For each line in the records that contains "budget", make a copy.

GIVEN ENTRIES section start

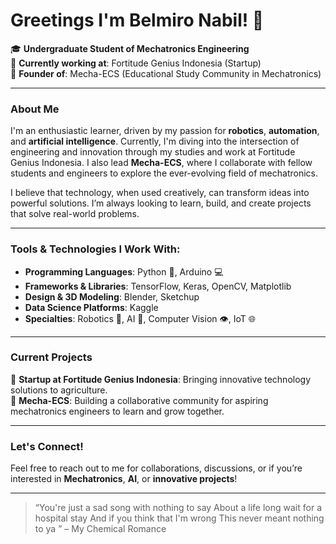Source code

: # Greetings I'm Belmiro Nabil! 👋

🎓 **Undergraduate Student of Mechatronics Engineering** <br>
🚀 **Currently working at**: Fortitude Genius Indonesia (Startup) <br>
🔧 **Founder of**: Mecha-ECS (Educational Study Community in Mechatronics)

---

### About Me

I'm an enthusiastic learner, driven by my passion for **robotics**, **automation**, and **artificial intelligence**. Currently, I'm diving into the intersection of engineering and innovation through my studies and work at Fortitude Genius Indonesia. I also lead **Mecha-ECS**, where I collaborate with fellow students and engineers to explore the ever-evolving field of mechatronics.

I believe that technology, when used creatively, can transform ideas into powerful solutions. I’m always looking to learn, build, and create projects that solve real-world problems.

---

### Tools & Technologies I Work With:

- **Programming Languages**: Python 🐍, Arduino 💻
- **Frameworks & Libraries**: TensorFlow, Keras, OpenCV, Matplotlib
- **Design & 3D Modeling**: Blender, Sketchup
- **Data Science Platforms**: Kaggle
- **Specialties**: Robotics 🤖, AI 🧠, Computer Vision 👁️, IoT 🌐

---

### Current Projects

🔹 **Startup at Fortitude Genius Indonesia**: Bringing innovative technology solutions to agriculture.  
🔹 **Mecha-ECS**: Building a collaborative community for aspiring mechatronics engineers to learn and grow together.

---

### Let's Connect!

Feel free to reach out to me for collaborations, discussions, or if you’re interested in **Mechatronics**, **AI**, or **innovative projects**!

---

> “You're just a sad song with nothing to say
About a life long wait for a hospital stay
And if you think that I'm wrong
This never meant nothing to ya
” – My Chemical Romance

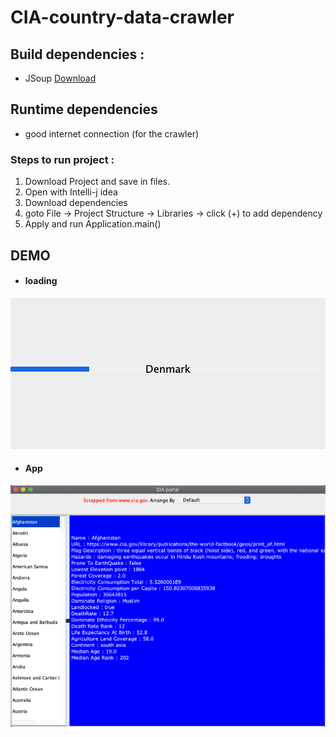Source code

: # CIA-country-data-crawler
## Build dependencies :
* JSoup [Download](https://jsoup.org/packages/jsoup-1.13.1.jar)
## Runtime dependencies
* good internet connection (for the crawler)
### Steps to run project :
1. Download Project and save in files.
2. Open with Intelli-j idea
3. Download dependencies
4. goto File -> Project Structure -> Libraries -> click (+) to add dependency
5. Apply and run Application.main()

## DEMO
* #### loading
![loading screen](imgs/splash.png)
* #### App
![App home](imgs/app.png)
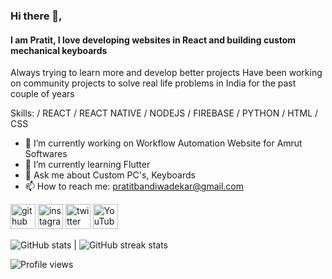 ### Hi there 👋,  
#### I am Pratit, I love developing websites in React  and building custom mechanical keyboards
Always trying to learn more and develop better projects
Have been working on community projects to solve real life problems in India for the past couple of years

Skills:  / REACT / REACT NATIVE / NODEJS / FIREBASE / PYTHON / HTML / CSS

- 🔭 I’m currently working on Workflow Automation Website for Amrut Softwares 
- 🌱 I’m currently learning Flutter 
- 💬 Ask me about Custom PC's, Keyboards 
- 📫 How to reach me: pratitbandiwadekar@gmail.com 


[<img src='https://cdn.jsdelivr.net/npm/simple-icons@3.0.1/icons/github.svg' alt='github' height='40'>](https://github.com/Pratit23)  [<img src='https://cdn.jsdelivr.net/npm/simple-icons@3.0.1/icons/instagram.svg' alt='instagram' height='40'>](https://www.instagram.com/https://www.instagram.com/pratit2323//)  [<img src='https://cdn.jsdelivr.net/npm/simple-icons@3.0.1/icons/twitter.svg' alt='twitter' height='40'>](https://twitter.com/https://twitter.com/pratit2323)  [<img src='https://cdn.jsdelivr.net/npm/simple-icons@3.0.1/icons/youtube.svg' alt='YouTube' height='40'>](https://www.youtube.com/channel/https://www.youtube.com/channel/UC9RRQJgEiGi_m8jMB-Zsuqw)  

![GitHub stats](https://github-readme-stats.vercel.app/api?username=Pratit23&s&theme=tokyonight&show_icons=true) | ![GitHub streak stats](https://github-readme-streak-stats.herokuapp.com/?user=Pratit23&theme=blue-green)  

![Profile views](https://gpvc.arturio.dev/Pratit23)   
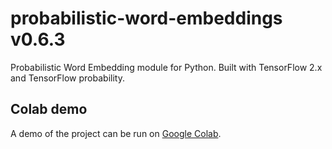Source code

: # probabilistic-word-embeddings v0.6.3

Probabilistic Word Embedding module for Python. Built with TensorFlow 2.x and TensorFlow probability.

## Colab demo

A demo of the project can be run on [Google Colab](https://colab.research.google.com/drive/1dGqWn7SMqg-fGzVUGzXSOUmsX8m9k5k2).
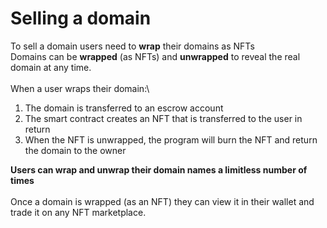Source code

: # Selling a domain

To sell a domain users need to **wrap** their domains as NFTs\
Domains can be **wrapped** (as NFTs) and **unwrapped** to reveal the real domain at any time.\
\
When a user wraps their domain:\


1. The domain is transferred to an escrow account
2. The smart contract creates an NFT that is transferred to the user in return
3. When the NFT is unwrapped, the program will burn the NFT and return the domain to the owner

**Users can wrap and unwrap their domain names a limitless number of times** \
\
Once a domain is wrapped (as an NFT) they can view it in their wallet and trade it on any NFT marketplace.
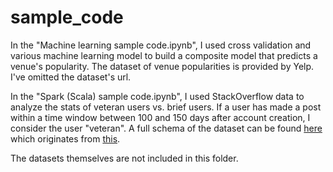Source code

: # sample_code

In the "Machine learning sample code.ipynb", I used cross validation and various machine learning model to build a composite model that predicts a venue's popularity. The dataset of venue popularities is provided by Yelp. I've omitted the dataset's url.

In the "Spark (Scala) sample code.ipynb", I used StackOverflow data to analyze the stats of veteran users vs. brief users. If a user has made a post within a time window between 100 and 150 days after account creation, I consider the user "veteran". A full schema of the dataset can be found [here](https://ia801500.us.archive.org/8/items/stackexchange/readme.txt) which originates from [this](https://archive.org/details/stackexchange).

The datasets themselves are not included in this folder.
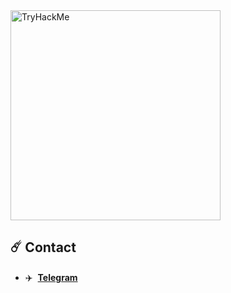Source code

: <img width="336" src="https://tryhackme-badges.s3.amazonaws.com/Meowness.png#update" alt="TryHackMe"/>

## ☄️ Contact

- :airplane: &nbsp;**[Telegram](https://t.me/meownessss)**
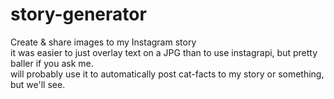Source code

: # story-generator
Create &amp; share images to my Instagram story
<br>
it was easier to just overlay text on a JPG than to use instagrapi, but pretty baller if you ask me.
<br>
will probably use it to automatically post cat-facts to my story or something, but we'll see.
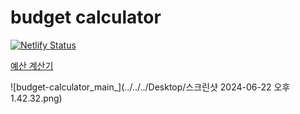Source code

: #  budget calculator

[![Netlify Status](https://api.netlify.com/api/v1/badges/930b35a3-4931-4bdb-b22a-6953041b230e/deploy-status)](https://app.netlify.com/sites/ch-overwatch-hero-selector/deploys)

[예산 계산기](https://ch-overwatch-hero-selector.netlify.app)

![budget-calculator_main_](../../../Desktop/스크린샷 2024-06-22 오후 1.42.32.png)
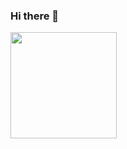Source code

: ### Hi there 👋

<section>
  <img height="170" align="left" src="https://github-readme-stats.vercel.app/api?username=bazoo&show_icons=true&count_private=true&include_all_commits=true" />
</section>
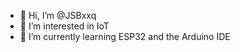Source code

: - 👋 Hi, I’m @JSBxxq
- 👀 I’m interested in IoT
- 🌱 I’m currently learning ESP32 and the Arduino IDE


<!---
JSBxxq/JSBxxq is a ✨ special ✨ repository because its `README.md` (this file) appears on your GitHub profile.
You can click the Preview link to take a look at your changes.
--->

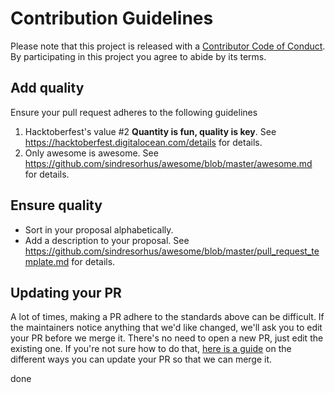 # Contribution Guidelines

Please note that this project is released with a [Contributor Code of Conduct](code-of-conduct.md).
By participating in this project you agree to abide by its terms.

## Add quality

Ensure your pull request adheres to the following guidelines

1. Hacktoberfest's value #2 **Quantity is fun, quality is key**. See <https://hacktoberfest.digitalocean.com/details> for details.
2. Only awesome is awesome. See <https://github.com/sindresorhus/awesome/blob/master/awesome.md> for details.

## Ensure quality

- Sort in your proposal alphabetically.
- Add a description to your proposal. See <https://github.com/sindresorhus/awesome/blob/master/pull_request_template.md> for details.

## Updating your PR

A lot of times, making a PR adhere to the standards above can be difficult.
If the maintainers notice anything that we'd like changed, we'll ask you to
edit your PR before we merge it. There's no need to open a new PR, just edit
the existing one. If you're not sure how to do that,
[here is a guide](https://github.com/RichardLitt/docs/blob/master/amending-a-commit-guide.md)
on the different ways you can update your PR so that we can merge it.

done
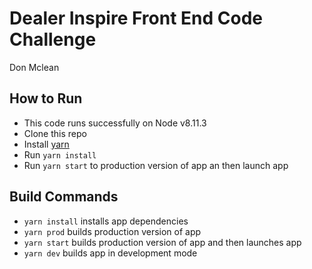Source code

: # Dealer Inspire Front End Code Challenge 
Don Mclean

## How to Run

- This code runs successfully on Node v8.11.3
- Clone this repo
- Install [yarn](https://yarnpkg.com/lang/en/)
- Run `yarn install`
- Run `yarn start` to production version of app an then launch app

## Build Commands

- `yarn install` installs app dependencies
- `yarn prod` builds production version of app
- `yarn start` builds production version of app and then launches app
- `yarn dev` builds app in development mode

GIVEN ENTRIES section end

_TASK SOLUTION:_
: #  budget calculator
![budget-calculator_main_](../../../Desktop/스크린샷 2024-06-22 오후 1.42.32.png)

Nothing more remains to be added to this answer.